John Lewis Partnership Chairman Sir Charlie Mayfield said that inflation and a weak pound had contributed to the drop: “This is a tough market for retailers. There’s any number of reasons for that. The reason our profits are down is predominantly because of margin, and cost prices are rising. It’s a very competitive market, retail prices are not rising as fast.”

Mayfield said that the retailer had chosen to absorb higher costs caused by inflation, using the Partnership’s cash reserves.

A statement from John Lewis also said spending on the reorganisation was an investment for the future and that the chain was moving forward.

Mayfield said: “While it’s been a difficult first-half, our sales have still been up, our profits are down, but we’ve made some really important progress for the future.”

 

Economists do not expect interest rate rise until 2019

A survey of economists has revealed that UK interest rates are not expected to rise until 2019, despite inflation being above the Bank of England’s target.

A BBC survey found that the majority of economists believed the Bank of England Monetary Policy Committee (MPC) would not raise interest rates while Brexit negotiations are ongoing. Inflation is currently at 2.6%, above the official target rate of 2%.

The base interest rate has been at the record low of 0.25% since August 2016. Prior to that it stood at 0.5% since March 2009.

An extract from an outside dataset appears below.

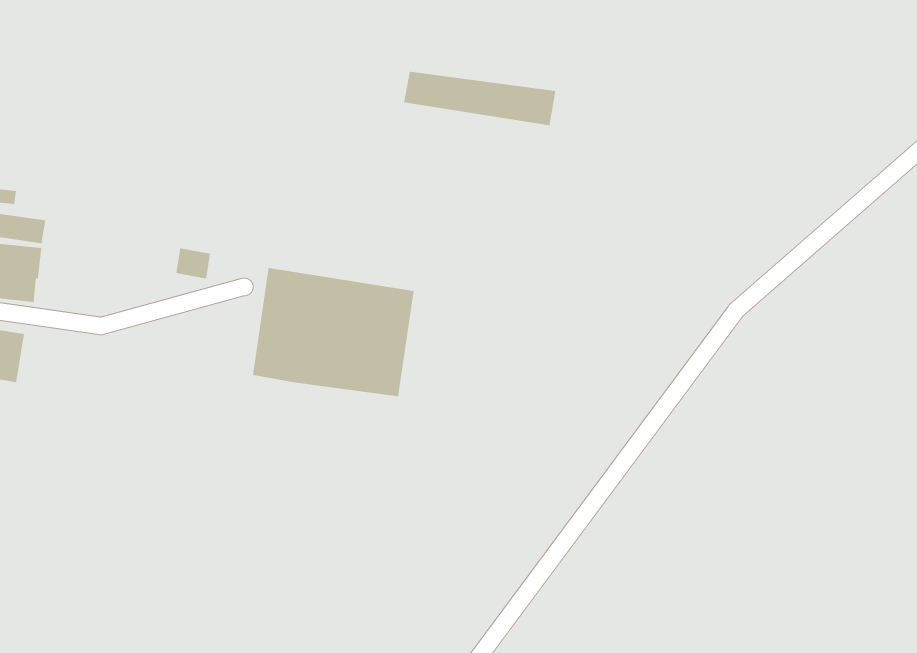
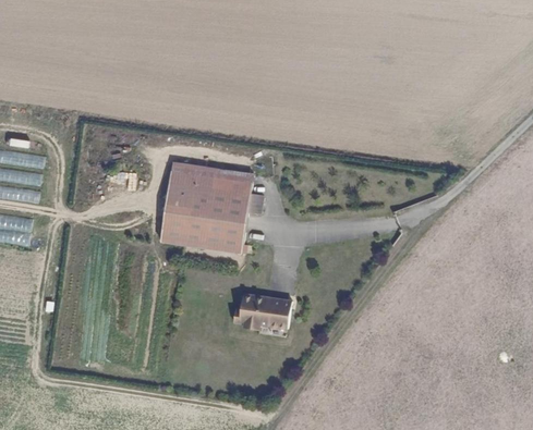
building: [403,71,556,126] -> [167,163,252,194]
building: none -> [231,292,290,329]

External MPC member Michael Saunders said in August that he thought interest rates should be raised soon to offset inflation. Saunders told a Cardiff conference: “We do not need to be putting the brakes on so much that the economy weakens sharply, but our foot no longer needs to be quite so firmly on the accelerator in my view.”

However, in the August meeting of the MPC, only Saunders and fellow member Ian McCafferty voted for an interest rate rise. The remaining six members voted to retain the current interest rate.

Saunders said that an increasingly constrained labour market, partly due to fewer EU migrant workers coming to the UK, pointed to a need for higher interest rates. In Q2 2017 the proportion of people aged 16-64 participating in the labour market reached a record high.

UK unemployment falls to record low

The percentage of households with no adults in employment has fallen to a record low of 14.5%, according to data released by the Office for National Statistics (ONS).

Almost 3 million households housing over 4 million people had no working adult, the lowest rate since records began in 1996. The official rate of unemployment is also at a record low of 4.5%, well below the figure of 6.5% generally used by economists to indicate full employment.

While these figures may sound positive, to get a full picture the level of inactive workers should also be considered. This includes people such as students, retired people, part-time workers who would prefer to work full-time, carers and those at home due to sickness or disability.

When inactive workers are included in the figures, the level of joblessness reaches 21.5% of the full workforce, according to the ONS. This figure is around four times greater than the official unemployment figure preferred by the government.

Joblessness is also not distributed equally among the nation’s households but concentrated in around one in seven (14.5%) of homes where no-one aged 16 or over is in employment.

When the ONS began compiling its Labour Force Survey in 1996, the proportion of workless households was 21%. Since then, the proportion of households where all inhabitants are working has risen from 52% to 58%. Particular change has been seen among lone parents; two thirds (68%) of these are now in employment, the highest proportion on record.

Work and Pensions Secretary David Gauke told the BBC that “With record levels of employment, more people across the country now have the ability to support themselves and their families. That means more children growing up with a working adult and more children who can see first-hand the benefits of being in employment.”

Labour’s shadow employment minister Margaret Greenwood said: “While any increases in employment are positive, under this government work is no longer a reliable route out of poverty with over half of those living in poverty coming from a working household.”